Il sera possible d’être exempt de présence, si c’est pour un motif non futile (maladie, déplacement qui ne peut être reporté par exemple). Le citoyen absent se fera représenter par le citoyen de son choix. Si la question, par son importance, doit se traiter selon le vœu de l’assemblée à la Grande Assemblée, le citoyen choisi par la communauté ira, porteur de la délégation unique, jusqu’au lieu de rassemblement prévu dans ces cas-là. Ce sera un honneur pour lui bien entendu. Ce le sera d’autant plus, s’il est à nouveau choisi par la Grande Assemblée pour aller discuter à un cercle plus général encore. Mais la règle sera toujours appliquée : ce dossier réglé, il n’aura le droit d’être à nouveau délégué qu’après tous les autres citoyens. Pas de « professionnel ».
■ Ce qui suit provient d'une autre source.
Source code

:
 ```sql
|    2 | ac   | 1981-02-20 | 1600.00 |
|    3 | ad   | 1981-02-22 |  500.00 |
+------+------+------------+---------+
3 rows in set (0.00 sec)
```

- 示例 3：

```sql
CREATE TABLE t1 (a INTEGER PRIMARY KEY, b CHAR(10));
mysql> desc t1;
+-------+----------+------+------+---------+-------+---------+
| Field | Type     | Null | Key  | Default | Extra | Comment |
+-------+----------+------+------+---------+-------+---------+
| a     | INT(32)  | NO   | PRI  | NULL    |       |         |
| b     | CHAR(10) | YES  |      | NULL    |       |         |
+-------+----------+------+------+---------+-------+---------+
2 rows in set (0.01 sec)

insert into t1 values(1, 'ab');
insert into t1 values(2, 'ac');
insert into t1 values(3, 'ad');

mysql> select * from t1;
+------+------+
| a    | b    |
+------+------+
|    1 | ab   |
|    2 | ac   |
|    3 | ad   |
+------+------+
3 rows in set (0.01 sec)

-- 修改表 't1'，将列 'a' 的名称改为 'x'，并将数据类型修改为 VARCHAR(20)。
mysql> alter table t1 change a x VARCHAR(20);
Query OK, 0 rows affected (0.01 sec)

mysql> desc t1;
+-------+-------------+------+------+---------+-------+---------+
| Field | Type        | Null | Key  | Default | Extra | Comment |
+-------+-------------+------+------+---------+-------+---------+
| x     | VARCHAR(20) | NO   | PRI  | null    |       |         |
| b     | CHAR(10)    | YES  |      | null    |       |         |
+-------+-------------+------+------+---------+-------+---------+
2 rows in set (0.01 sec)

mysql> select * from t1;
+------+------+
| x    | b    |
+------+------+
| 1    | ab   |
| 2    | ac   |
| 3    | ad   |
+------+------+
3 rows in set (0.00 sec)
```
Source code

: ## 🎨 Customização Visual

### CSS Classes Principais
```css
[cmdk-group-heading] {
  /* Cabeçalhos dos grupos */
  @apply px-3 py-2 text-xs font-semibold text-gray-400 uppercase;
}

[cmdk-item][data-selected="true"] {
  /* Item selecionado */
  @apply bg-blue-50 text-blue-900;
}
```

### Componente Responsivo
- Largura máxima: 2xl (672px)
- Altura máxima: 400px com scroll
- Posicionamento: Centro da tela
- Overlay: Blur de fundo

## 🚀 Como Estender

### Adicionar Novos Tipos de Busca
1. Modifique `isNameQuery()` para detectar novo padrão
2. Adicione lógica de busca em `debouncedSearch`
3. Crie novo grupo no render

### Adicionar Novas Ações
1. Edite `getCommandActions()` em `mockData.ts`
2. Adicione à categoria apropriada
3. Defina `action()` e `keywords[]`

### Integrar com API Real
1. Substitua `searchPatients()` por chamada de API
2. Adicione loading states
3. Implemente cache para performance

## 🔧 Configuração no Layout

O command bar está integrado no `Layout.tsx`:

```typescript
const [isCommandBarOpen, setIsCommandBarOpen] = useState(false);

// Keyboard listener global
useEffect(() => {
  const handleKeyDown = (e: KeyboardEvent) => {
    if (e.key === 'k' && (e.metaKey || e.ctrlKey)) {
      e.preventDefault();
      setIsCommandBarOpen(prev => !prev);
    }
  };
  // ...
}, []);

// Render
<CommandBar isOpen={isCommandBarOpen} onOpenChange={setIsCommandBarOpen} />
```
Une autre tâche citoyenne, tout aussi importante, sera de contribuer au bon état des parties communes, rues et bâtiments communs comme le cercle de discussion, s’il est couvert, ou la buanderie commune par exemple. Il faudra bien se mettre dans la tête que toutes les tâches, si elles doivent se faire, sont importantes. Plus ou moins difficiles, plus ou moins attrayantes, requérant plus ou moins de savoir ou de savoir-faire, elles n’en restent pas moins toutes aussi essentielles à la vie en commun : elles peuvent ne considérer directement qu’une ou deux personnes, ou au contraire toute la communauté, voire davantage s’il s’agit d’échanges de bons procédés avec d’autres communautés où la compétence requise à une tâche n’est pas répertoriée.

La production

Dans tout système économique, même exempt de monnaie, d’esprit de lucre, de tendance au productivisme, une place sera malgré tout prise par la conception, la production d’objets nouveaux parce que devenus nécessaires, donc l’extraction éventuelle des éléments de base à la finalisation de ceux-ci (pierre, métal, bois…). Comme la propriété privée est abolie, celui qui invente un nouveau concept en est à jamais le propriétaire intellectuel comme l’attestera l’assemblée, sans pouvoir prétendre pour autant à en retirer des subsides. Cela signifie que si quelqu’un, par ses qualifications, peut être amené à avoir pour tâche de concevoir une chose nouvelle, rien n’empêche son voisin de lui apporter une idée qui peut lui manquer. La tâche n’en sera pas abolie pour autant, c’est toujours celui à qui elle aura été confiée qui en assurera jusqu’au bout la finalisation. Ceci afin de garder une cohérence au projet. Celui-ci, facteur important, devra toujours être réparable par sa conception même. Il sera donc fourni avec les éléments expliquant comment le maintenir en bon état.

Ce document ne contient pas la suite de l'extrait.